* **Work to complete**: Would you transcribe the records below exactly, omitting every picture?

(Saved data entries)
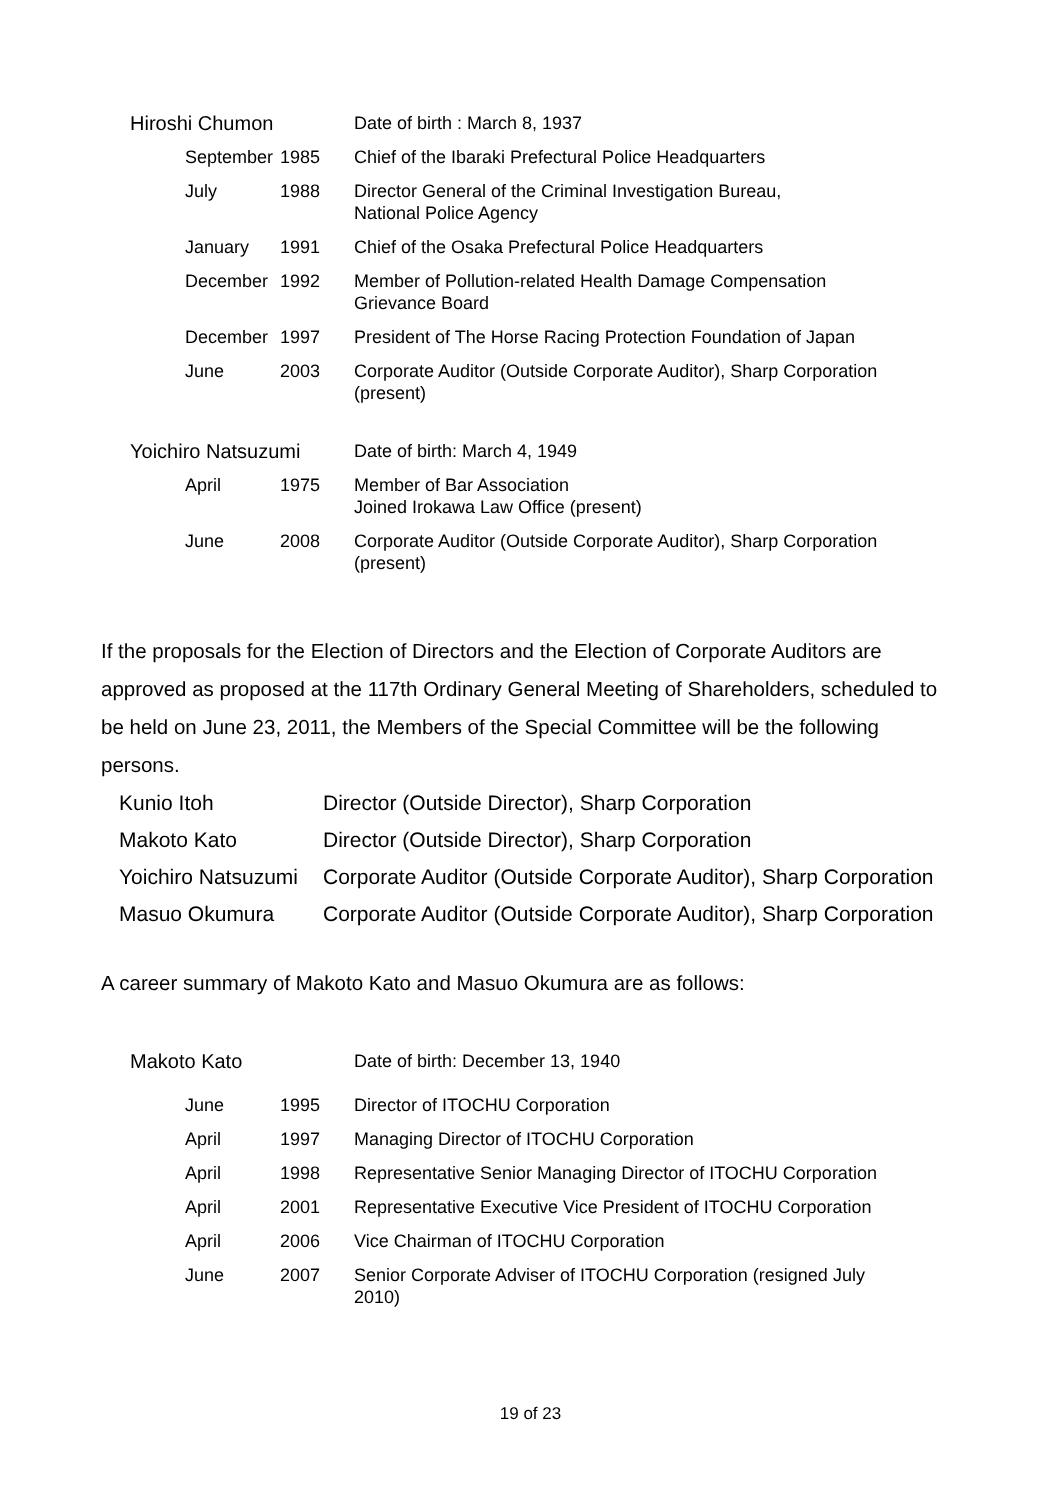| Hiroshi Chumon | | Date of birth : March 8, 1937 |
| September | 1985 | Chief of the Ibaraki Prefectural Police Headquarters |
| July | 1988 | Director General of the Criminal Investigation Bureau, National Police Agency |
| January | 1991 | Chief of the Osaka Prefectural Police Headquarters |
| December | 1992 | Member of Pollution-related Health Damage Compensation Grievance Board |
| December | 1997 | President of The Horse Racing Protection Foundation of Japan |
| June | 2003 | Corporate Auditor (Outside Corporate Auditor), Sharp Corporation (present) |
| Yoichiro Natsuzumi | | Date of birth: March 4, 1949 |
| April | 1975 | Member of Bar Association Joined Irokawa Law Office (present) |
| June | 2008 | Corporate Auditor (Outside Corporate Auditor), Sharp Corporation (present) |
If the proposals for the Election of Directors and the Election of Corporate Auditors are approved as proposed at the 117th Ordinary General Meeting of Shareholders, scheduled to be held on June 23, 2011, the Members of the Special Committee will be the following persons.
| Kunio Itoh | Director (Outside Director), Sharp Corporation |
| Makoto Kato | Director (Outside Director), Sharp Corporation |
| Yoichiro Natsuzumi | Corporate Auditor (Outside Corporate Auditor), Sharp Corporation |
| Masuo Okumura | Corporate Auditor (Outside Corporate Auditor), Sharp Corporation |
A career summary of Makoto Kato and Masuo Okumura are as follows:
| Makoto Kato | | Date of birth: December 13, 1940 |
| June | 1995 | Director of ITOCHU Corporation |
| April | 1997 | Managing Director of ITOCHU Corporation |
| April | 1998 | Representative Senior Managing Director of ITOCHU Corporation |
| April | 2001 | Representative Executive Vice President of ITOCHU Corporation |
| April | 2006 | Vice Chairman of ITOCHU Corporation |
| June | 2007 | Senior Corporate Adviser of ITOCHU Corporation (resigned July 2010) |
19 of 23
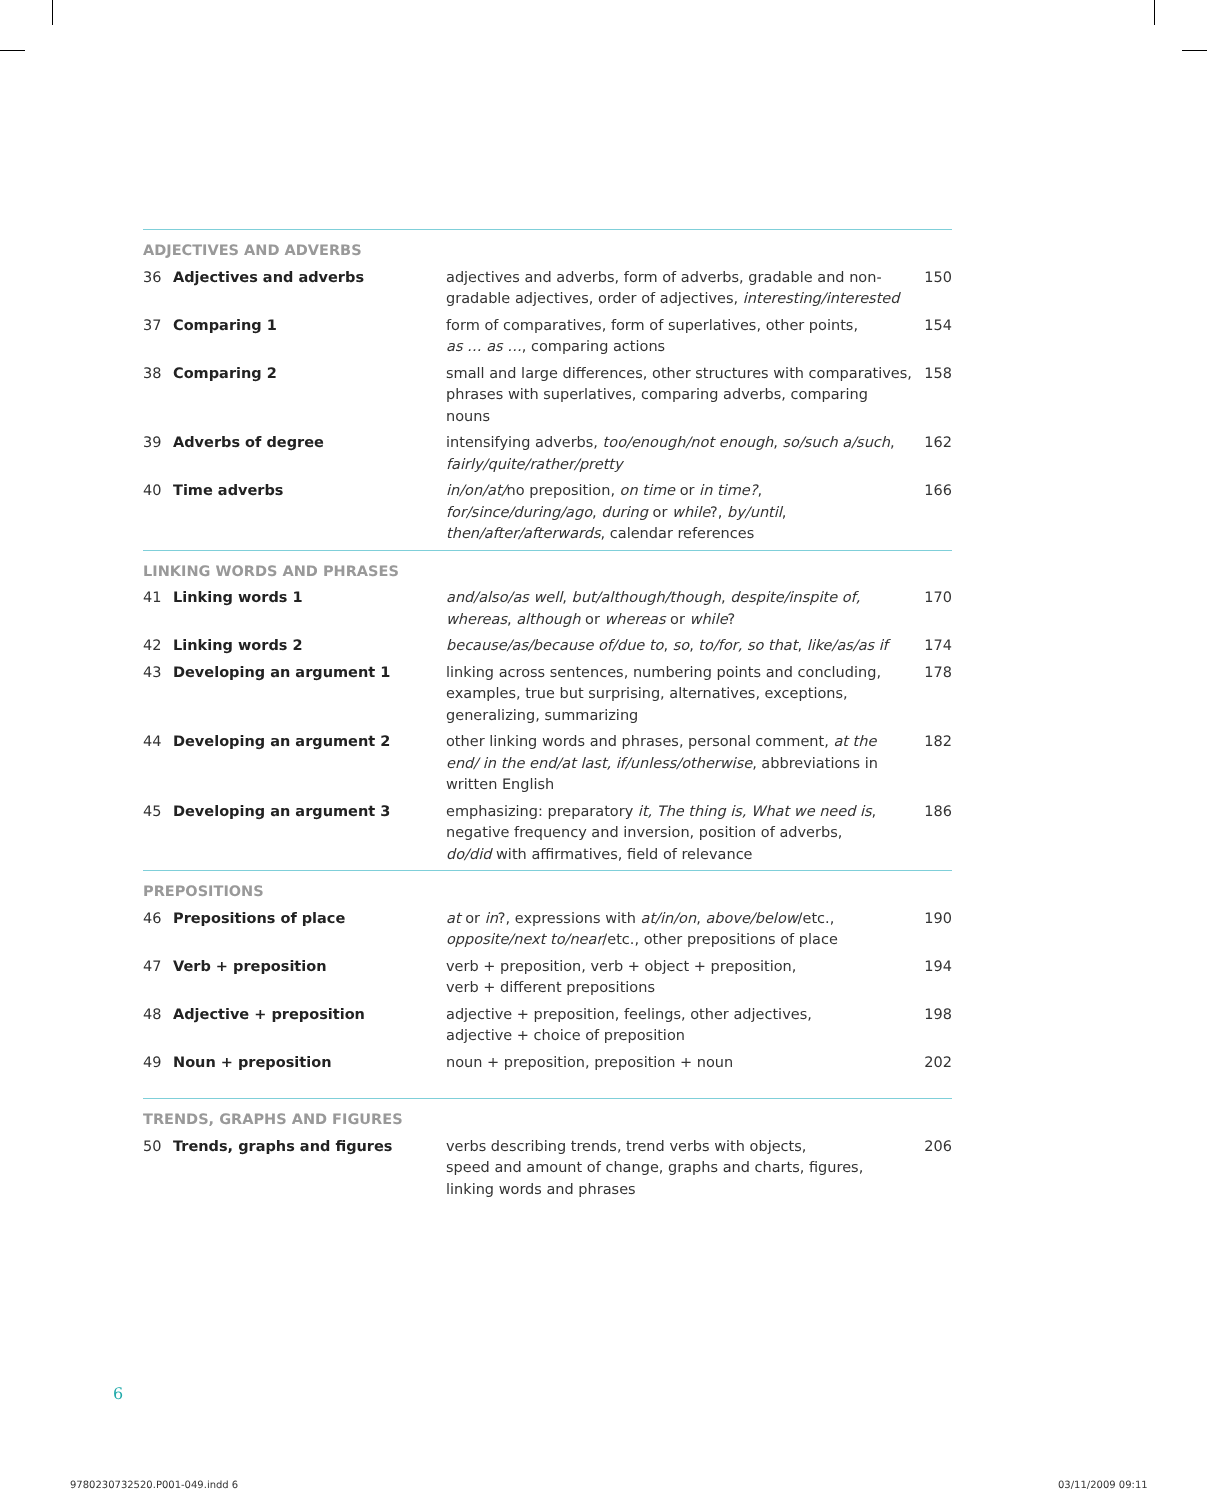| ADJECTIVES AND ADVERBS | | | |
| 36 | Adjectives and adverbs | adjectives and adverbs, form of adverbs, gradable and non-gradable adjectives, order of adjectives, interesting/interested | 150 |
| 37 | Comparing 1 | form of comparatives, form of superlatives, other points, as … as … , comparing actions | 154 |
| 38 | Comparing 2 | small and large differences, other structures with comparatives, phrases with superlatives, comparing adverbs, comparing nouns | 158 |
| 39 | Adverbs of degree | intensifying adverbs, too/enough/not enough , so/such a/such , fairly/quite/rather/pretty | 162 |
| 40 | Time adverbs | in/on/at/ no preposition, on time or in time? , for/since/during/ago , during or while ?, by/until , then/after/afterwards , calendar references | 166 |
| LINKING WORDS AND PHRASES | | | |
| 41 | Linking words 1 | and/also/as well , but/although/though , despite/inspite of, whereas , although or whereas or while ? | 170 |
| 42 | Linking words 2 | because/as/because of/due to , so , to/for, so that , like/as/as if | 174 |
| 43 | Developing an argument 1 | linking across sentences, numbering points and concluding, examples, true but surprising, alternatives, exceptions, generalizing, summarizing | 178 |
| 44 | Developing an argument 2 | other linking words and phrases, personal comment, at the end/ in the end/at last, if/unless/otherwise , abbreviations in written English | 182 |
| 45 | Developing an argument 3 | emphasizing: preparatory it, The thing is, What we need is , negative frequency and inversion, position of adverbs, do/did with affirmatives, field of relevance | 186 |
| PREPOSITIONS | | | |
| 46 | Prepositions of place | at or in ?, expressions with at/in/on , above/below /etc., opposite/next to/near /etc., other prepositions of place | 190 |
| 47 | Verb + preposition | verb + preposition, verb + object + preposition, verb + different prepositions | 194 |
| 48 | Adjective + preposition | adjective + preposition, feelings, other adjectives, adjective + choice of preposition | 198 |
| 49 | Noun + preposition | noun + preposition, preposition + noun | 202 |
| TRENDS, GRAPHS AND FIGURES | | | |
| 50 | Trends, graphs and figures | verbs describing trends, trend verbs with objects, speed and amount of change, graphs and charts, figures, linking words and phrases | 206 |
6
9780230732520.P001-049.indd 6 03/11/2009 09:11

* **Task result**:
| Hiroshi Chumon | | Date of birth : March 8, 1937 |
| September | 1985 | Chief of the Ibaraki Prefectural Police Headquarters |
| July | 1988 | Director General of the Criminal Investigation Bureau, National Police Agency |
| January | 1991 | Chief of the Osaka Prefectural Police Headquarters |
| December | 1992 | Member of Pollution-related Health Damage Compensation Grievance Board |
| December | 1997 | President of The Horse Racing Protection Foundation of Japan |
| June | 2003 | Corporate Auditor (Outside Corporate Auditor), Sharp Corporation (present) |
| Yoichiro Natsuzumi | | Date of birth: March 4, 1949 |
| April | 1975 | Member of Bar Association Joined Irokawa Law Office (present) |
| June | 2008 | Corporate Auditor (Outside Corporate Auditor), Sharp Corporation (present) |
If the proposals for the Election of Directors and the Election of Corporate Auditors are approved as proposed at the 117th Ordinary General Meeting of Shareholders, scheduled to be held on June 23, 2011, the Members of the Special Committee will be the following persons.
| Kunio Itoh | Director (Outside Director), Sharp Corporation |
| Makoto Kato | Director (Outside Director), Sharp Corporation |
| Yoichiro Natsuzumi | Corporate Auditor (Outside Corporate Auditor), Sharp Corporation |
| Masuo Okumura | Corporate Auditor (Outside Corporate Auditor), Sharp Corporation |
A career summary of Makoto Kato and Masuo Okumura are as follows:
| Makoto Kato | | Date of birth: December 13, 1940 |
| June | 1995 | Director of ITOCHU Corporation |
| April | 1997 | Managing Director of ITOCHU Corporation |
| April | 1998 | Representative Senior Managing Director of ITOCHU Corporation |
| April | 2001 | Representative Executive Vice President of ITOCHU Corporation |
| April | 2006 | Vice Chairman of ITOCHU Corporation |
| June | 2007 | Senior Corporate Adviser of ITOCHU Corporation (resigned July 2010) |
19 of 23
| ADJECTIVES AND ADVERBS | | | |
| 36 | Adjectives and adverbs | adjectives and adverbs, form of adverbs, gradable and non-gradable adjectives, order of adjectives, interesting/interested | 150 |
| 37 | Comparing 1 | form of comparatives, form of superlatives, other points, as … as … , comparing actions | 154 |
| 38 | Comparing 2 | small and large differences, other structures with comparatives, phrases with superlatives, comparing adverbs, comparing nouns | 158 |
| 39 | Adverbs of degree | intensifying adverbs, too/enough/not enough , so/such a/such , fairly/quite/rather/pretty | 162 |
| 40 | Time adverbs | in/on/at/ no preposition, on time or in time? , for/since/during/ago , during or while ?, by/until , then/after/afterwards , calendar references | 166 |
| LINKING WORDS AND PHRASES | | | |
| 41 | Linking words 1 | and/also/as well , but/although/though , despite/inspite of, whereas , although or whereas or while ? | 170 |
| 42 | Linking words 2 | because/as/because of/due to , so , to/for, so that , like/as/as if | 174 |
| 43 | Developing an argument 1 | linking across sentences, numbering points and concluding, examples, true but surprising, alternatives, exceptions, generalizing, summarizing | 178 |
| 44 | Developing an argument 2 | other linking words and phrases, personal comment, at the end/ in the end/at last, if/unless/otherwise , abbreviations in written English | 182 |
| 45 | Developing an argument 3 | emphasizing: preparatory it, The thing is, What we need is , negative frequency and inversion, position of adverbs, do/did with affirmatives, field of relevance | 186 |
| PREPOSITIONS | | | |
| 46 | Prepositions of place | at or in ?, expressions with at/in/on , above/below /etc., opposite/next to/near /etc., other prepositions of place | 190 |
| 47 | Verb + preposition | verb + preposition, verb + object + preposition, verb + different prepositions | 194 |
| 48 | Adjective + preposition | adjective + preposition, feelings, other adjectives, adjective + choice of preposition | 198 |
| 49 | Noun + preposition | noun + preposition, preposition + noun | 202 |
| TRENDS, GRAPHS AND FIGURES | | | |
| 50 | Trends, graphs and figures | verbs describing trends, trend verbs with objects, speed and amount of change, graphs and charts, figures, linking words and phrases | 206 |
6
9780230732520.P001-049.indd 6 03/11/2009 09:11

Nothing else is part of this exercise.